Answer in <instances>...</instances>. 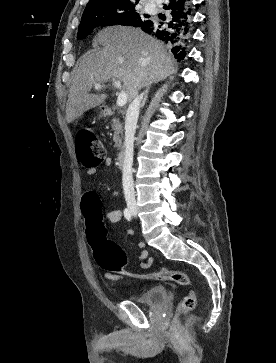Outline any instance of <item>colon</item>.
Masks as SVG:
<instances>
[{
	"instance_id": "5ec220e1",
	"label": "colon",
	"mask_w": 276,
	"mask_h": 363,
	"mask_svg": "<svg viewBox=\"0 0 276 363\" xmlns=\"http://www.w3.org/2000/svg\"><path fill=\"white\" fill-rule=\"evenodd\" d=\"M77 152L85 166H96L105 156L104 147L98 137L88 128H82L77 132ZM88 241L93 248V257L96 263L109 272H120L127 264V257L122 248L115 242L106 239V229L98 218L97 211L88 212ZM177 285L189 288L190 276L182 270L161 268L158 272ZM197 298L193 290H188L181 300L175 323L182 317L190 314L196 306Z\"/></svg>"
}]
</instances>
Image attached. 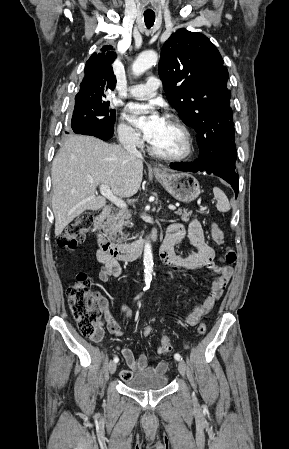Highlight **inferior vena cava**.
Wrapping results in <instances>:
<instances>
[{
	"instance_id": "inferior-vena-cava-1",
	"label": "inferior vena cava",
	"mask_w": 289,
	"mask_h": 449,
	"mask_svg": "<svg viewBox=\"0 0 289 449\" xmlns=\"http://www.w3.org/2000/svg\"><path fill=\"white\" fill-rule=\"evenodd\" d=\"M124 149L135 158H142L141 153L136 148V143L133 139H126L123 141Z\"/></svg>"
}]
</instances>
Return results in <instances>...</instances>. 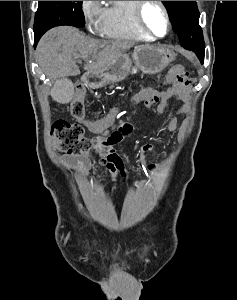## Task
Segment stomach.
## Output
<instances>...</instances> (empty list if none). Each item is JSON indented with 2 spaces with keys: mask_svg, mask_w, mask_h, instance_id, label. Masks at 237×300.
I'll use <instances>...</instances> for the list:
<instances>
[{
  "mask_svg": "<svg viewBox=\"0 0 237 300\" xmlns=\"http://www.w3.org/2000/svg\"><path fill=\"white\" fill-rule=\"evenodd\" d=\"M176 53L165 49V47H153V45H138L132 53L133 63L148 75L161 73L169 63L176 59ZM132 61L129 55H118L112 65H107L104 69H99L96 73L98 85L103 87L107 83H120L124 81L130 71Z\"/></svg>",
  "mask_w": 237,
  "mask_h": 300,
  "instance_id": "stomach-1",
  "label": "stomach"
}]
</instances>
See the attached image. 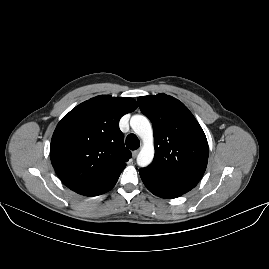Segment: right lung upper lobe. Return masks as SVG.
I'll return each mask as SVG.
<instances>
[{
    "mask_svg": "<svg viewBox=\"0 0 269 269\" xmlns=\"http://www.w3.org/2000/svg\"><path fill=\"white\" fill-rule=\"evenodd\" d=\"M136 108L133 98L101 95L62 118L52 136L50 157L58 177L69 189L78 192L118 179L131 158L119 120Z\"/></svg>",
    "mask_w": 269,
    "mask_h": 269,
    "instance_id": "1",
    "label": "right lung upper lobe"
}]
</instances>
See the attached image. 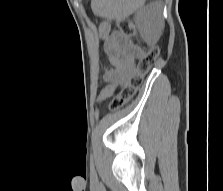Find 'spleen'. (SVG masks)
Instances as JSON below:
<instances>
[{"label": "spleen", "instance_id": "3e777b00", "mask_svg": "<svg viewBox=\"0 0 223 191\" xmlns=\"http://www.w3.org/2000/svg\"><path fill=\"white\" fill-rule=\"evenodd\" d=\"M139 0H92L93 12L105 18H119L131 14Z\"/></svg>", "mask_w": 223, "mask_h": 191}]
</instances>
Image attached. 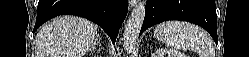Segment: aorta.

* * *

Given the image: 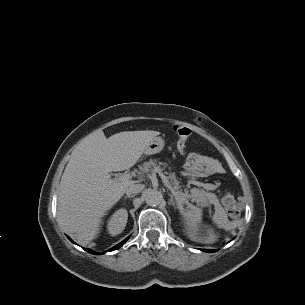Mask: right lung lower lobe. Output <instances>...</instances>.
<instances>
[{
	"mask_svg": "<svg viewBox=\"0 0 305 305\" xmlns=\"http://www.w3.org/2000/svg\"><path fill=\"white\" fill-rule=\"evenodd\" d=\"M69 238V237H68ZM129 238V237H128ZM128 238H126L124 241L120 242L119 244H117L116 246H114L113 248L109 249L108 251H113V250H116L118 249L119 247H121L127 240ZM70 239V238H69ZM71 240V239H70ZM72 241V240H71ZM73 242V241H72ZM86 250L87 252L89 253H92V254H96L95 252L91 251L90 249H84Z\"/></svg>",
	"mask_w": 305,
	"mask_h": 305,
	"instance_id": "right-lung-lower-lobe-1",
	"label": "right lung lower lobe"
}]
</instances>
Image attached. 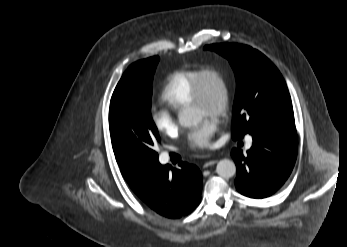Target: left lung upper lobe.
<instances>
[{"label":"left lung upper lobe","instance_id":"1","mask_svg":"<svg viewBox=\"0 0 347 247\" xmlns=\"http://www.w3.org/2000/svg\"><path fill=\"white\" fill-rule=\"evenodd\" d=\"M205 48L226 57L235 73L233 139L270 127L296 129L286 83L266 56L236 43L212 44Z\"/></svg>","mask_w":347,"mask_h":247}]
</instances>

* * *

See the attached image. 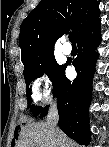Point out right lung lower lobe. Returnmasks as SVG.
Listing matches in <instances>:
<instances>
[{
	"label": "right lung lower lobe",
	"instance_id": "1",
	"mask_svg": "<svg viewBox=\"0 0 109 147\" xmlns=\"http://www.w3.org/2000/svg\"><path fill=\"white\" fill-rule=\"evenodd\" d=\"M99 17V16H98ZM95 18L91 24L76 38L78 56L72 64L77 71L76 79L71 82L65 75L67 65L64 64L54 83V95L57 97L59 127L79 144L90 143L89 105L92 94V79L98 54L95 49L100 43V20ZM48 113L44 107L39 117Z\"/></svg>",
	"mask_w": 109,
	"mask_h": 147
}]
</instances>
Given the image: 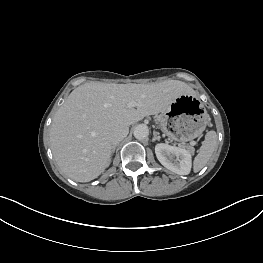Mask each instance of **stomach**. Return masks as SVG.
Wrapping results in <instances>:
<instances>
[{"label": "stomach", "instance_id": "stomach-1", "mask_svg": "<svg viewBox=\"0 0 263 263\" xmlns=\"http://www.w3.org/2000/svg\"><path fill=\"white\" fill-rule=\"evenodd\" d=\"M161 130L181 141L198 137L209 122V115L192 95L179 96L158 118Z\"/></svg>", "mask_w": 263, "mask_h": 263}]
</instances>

* **The task**
Copy each line from the rows above that contains the string "JSON". Only matches with the same uppercase and lowercase letters count.

* **Answer to the task**
<instances>...</instances> (empty list if none). Each item is JSON indented with 2 spaces with keys: mask_svg, mask_w, mask_h, instance_id, label. Masks at 237×300.
Instances as JSON below:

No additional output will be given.